15. Mais il est temps de voir
quelle prière nous impose Celui par qui nous apprenons ce que nous devons
demander et nous obtenons ce que nous demandons. « C'est ainsi donc que vous
prierez, nous dit-il : Notre Père, qui êtes dans les cieux, que votre nom soit
sanctifié; que votre règne arrive; que votre volonté soit faite sur la terre
comme au ciel; donnez-nous aujourd'hui notre pain quotidien, et remettez-nous
nos dettes comme nous remettons nous-mêmes à ceux qui nous doivent, et ne nous
induisez pas en tentation, mais délivrez-nous du mal. » Toutes les fois qu'on
prie, il faut d'abord gagner la bienveillance do celui à qui on s'adresse,
ensuite exposer l'objet de sa demande. Or, on gagne la bienveillance de celui
qu'on prie, en faisant son éloge, et cet éloge le place ordinairement au
commencement de la prière. Pour cela le Seigneur nous ordonne simplement de dire
: « Notre Père qui êtes dans les cieux. A Bien des choses ont été dites à la
louange de Dieu; quiconque lit les saintes Ecritures les y trouvera partout et
sous des formes différentes; et cependant on ne voit nulle part que le peuple
d'Israël ait reçu ordre de dire Notre Père, ou de prier Dieu le Père; on
lui donne l’idée de Dieu comme d'un Maître commandant à des esclaves,
c'est-à-dire à des hommes qui vivent encore selon la chair. Je parle du moment
où ils recevaient les préceptes de la Loi avec l'ordre de les observer; car les
prophètes montrent que souvent notre Seigneur aurait pu être leur Père, s'ils ne
s'étaient pas écartés de ses commandements. Tel est ce passage, par exemple : «
J'ai engendré des enfants et je les ai élevés, et ils se sont révoltés contre
moi » (Is. I, 2) ; et cet autre : « J'ai dit : vous êtes des dieux, vous êtes
tous les enfants du Très-Haut » (Ps. LXXXI, 6) ; et celui-ci encore : « Si je
suis votre maître, où est votre crainte de moi ? si je suis votre Père, où sont
mes honneurs ? » (Mal. I, 6) et une foule d'autres où l'on reproche aux Juifs
prévaricateurs de n'avoir pas voulu être enfants de Dieu. Nous exceptons les
textes qui s'appliquent prophétiquement au futur peuple chrétien en tant qu'il
devait avoir Dieu pour Père, conformément à ces paroles évangéliques : « Il leur
a donné le pouvoir d'être faits enfants de Dieu » (Jn, I, 12). De son côté, Paul
l'Apôtre dit : « Tant que l'héritier est enfant, il ne diffère point d'un
serviteur » ; puis il rappelle que nous avons reçu l'Esprit d'adoption dans
lequel nous crions : Abba, Père » (Rm VIII, 16-23; IV, 1-6).
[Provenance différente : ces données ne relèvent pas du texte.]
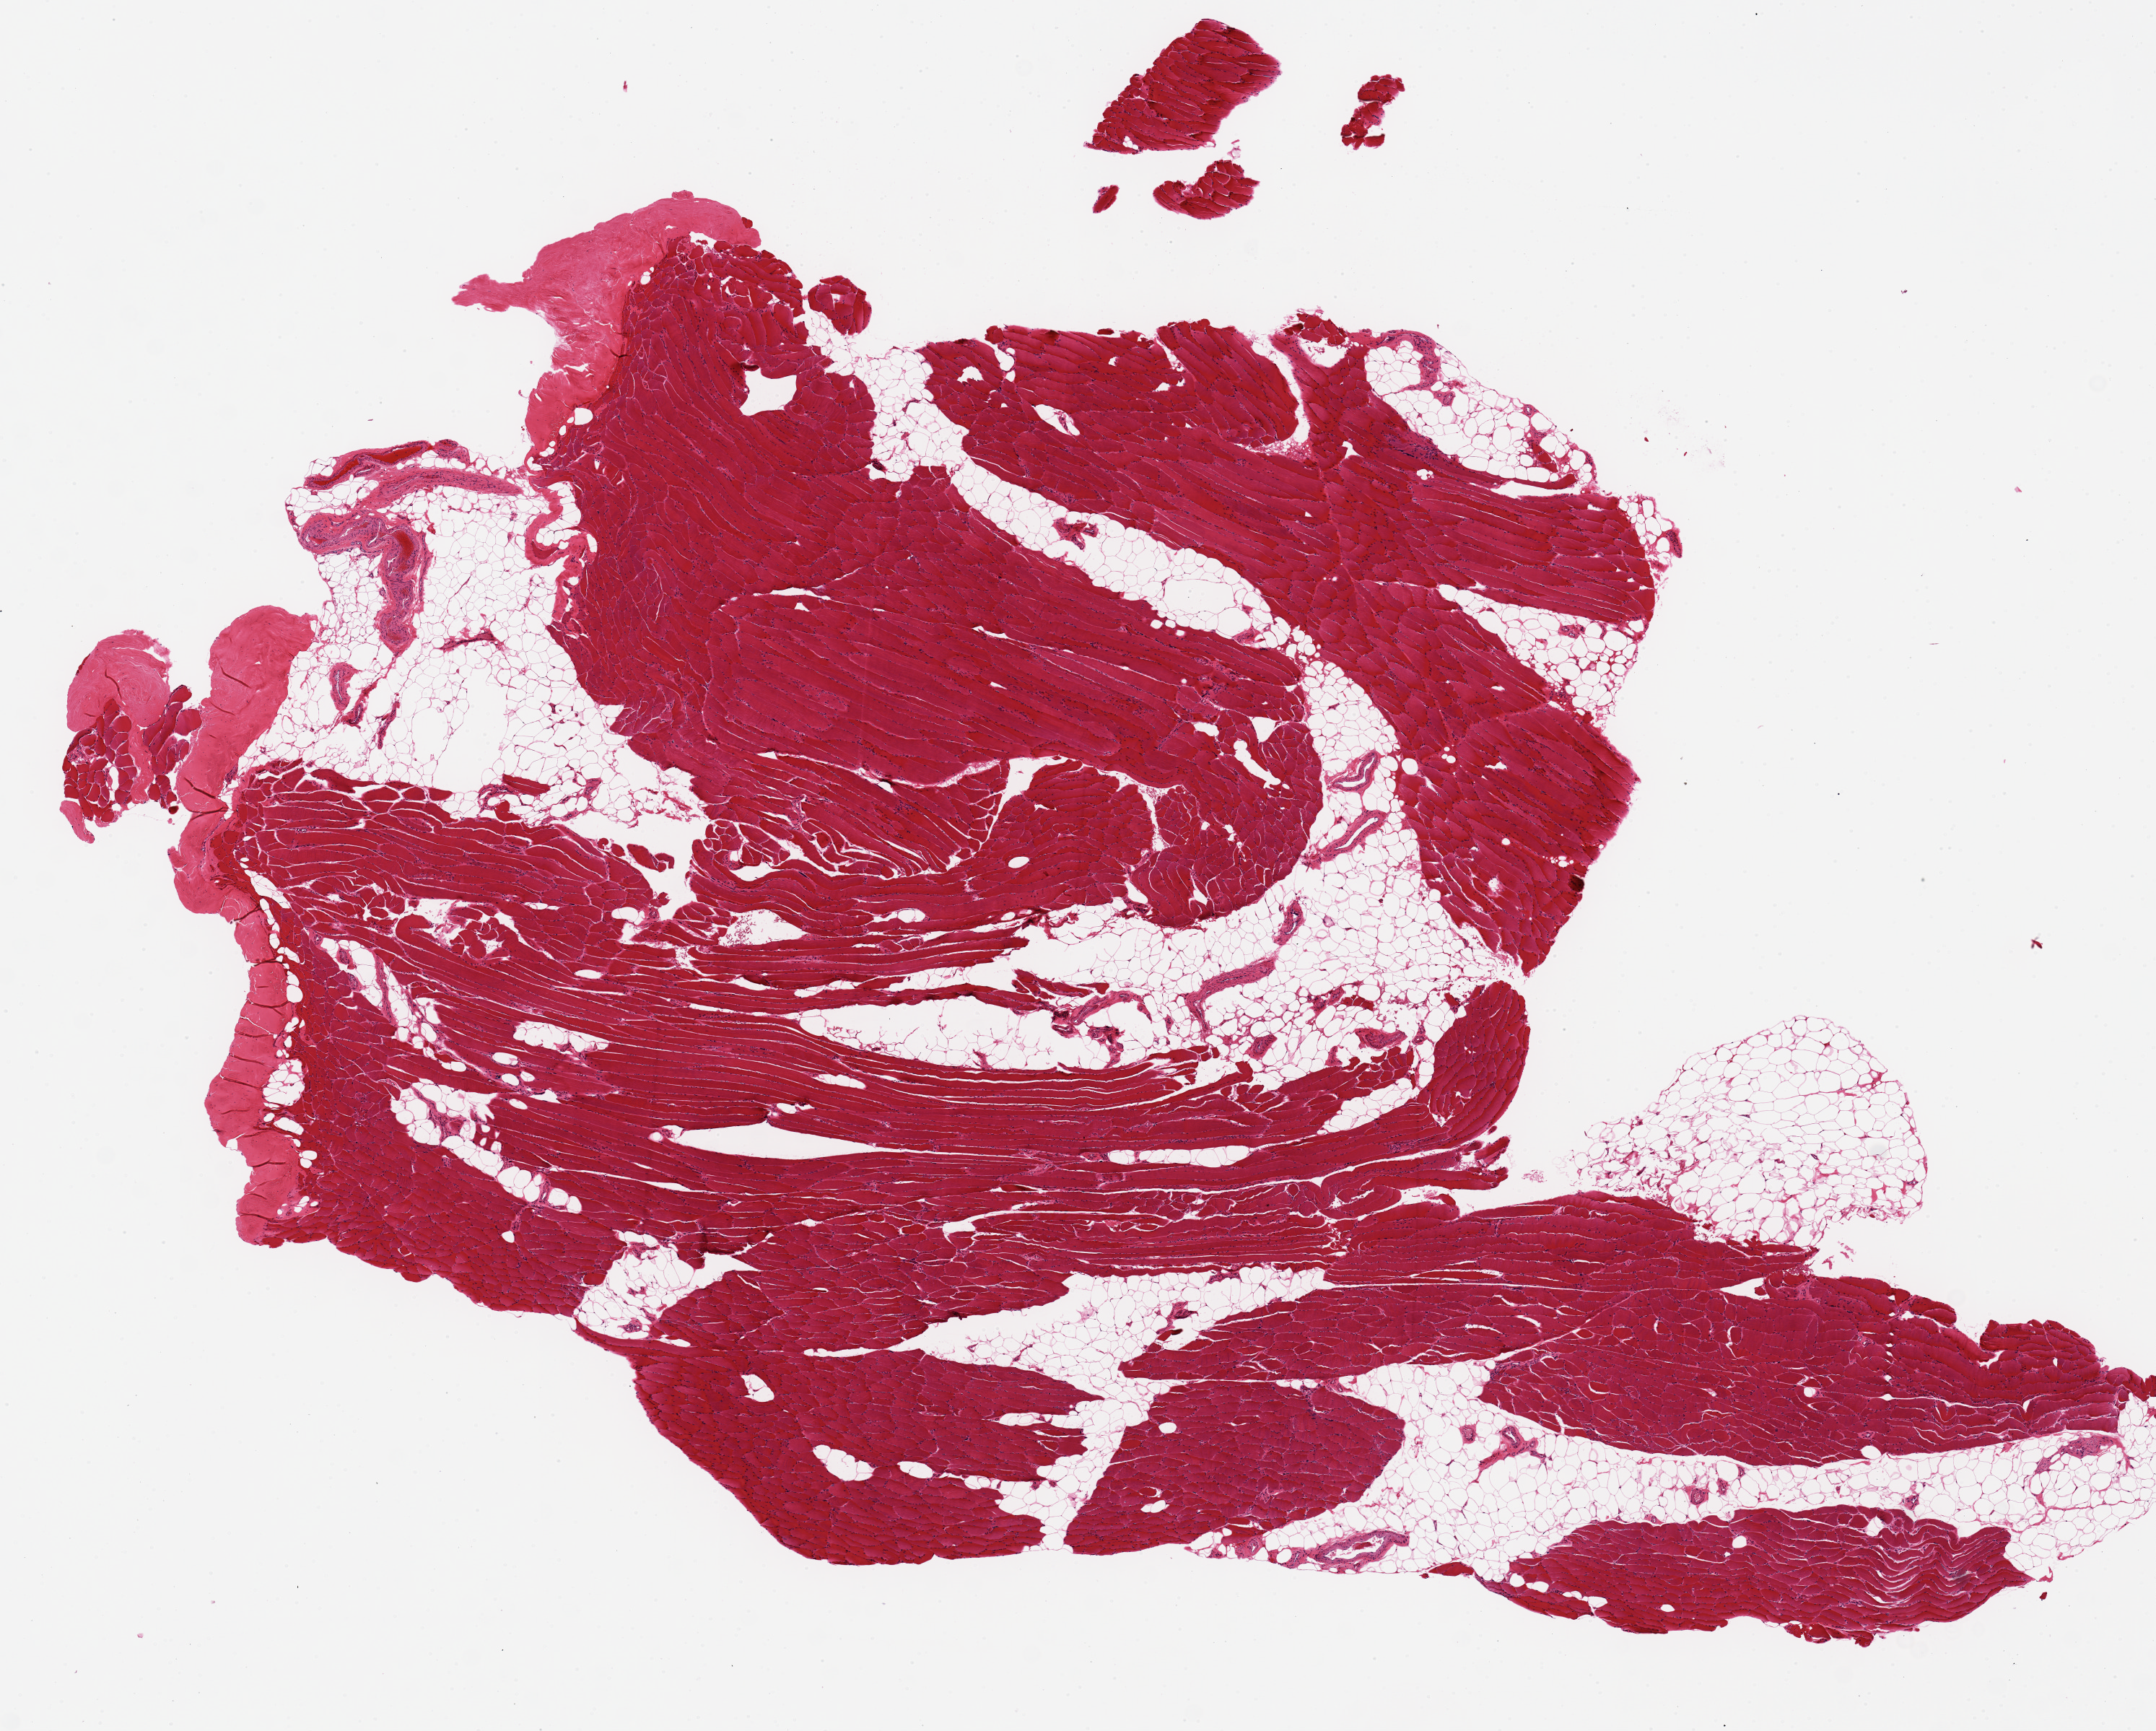
H&E whole-slide image — shown as a low-resolution overview of the whole scanned area (about 11.8 x 9.5 mm); PAXgene-fixed paraffin-embedded (PFPE) section; target tissue: skeletal muscle; donor tissue sample. Male donor.
Review note (as recorded): 30% fat.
16. Et comme notre vocation à
l'héritage éternel, pour être cohéritiers du Christ et devenir enfants
d'adoption, n'est point le fruit de nos mérites, mais l'effet de la grâce de
Dieu : nous mentionnons cette grâce dès le début de la prière, en disant :
Notre Père. Ce nom excite tout à la fois et l'amour, qu'y a-t-il de plus
cher pour des enfants qu'un Père ? et l'affection dans la prière, puisque nous
disons Notre Père ; et un certain espoir d'obtenir ce que nous allons
demander, puisque, avant même de demander, Dieu nous accorde déjà une si grande
faveur, la permission de lui dire : Notre Père. Que peut-il en effet
refuser à la prière de ses enfants, quand il leur a déjà préalablement permis
d'être ses enfants. Enfin quelle sollicitude ces mots : Notre Père,
n'éveillent-ils pas dans le coeur, pour ne pas se montrer indigne d'un Père si
grand? En effet si un sénateur, d'un âge avancé, permettait à un homme du peuple
de l'appeler son père, sans doute celui-ci, saisi de frayeur, l'oserait à peine,
en réfléchissant à l'humilité de sa naissance, à sa pauvreté, à sa basse
condition; à combien plus forte raison, faut-il redouter d'appeler Dieu son
Père, si l'âme est tellement souillée, si la conduite est tellement coupable
qu'elles inspirent à Dieu une répulsion bien plus juste que celle qu'un sénateur
éprouverait pour les haillons d'un mendiant? Car, après tout, ce riche ne
dédaigne dans un mendiant qu'une situation où il peut tomber lui-même par
l'effet de la fragilité des choses de ce monde; tandis que Dieu ne peut jamais
tenir une mauvaise conduite. Grâces donc à la miséricorde de ce Dieu qui exige
que nous l'ayons pour Père : ce qui peut s'obtenir sans aucune dépense et par le
seul effet de la bonne volonté. Avis aussi aux riches, ou aux nobles selon ce
siècle, devenus chrétiens, d'être sans hauteur vis à vis des pauvres ou des gens
d'humble condition; parce qu'ils disent avec tous les autres : Notre Père,
ce qu'ils ne pourraient faire avec vérité et avec piété, s'ils ne se
reconnaissaient frères des autres hommes.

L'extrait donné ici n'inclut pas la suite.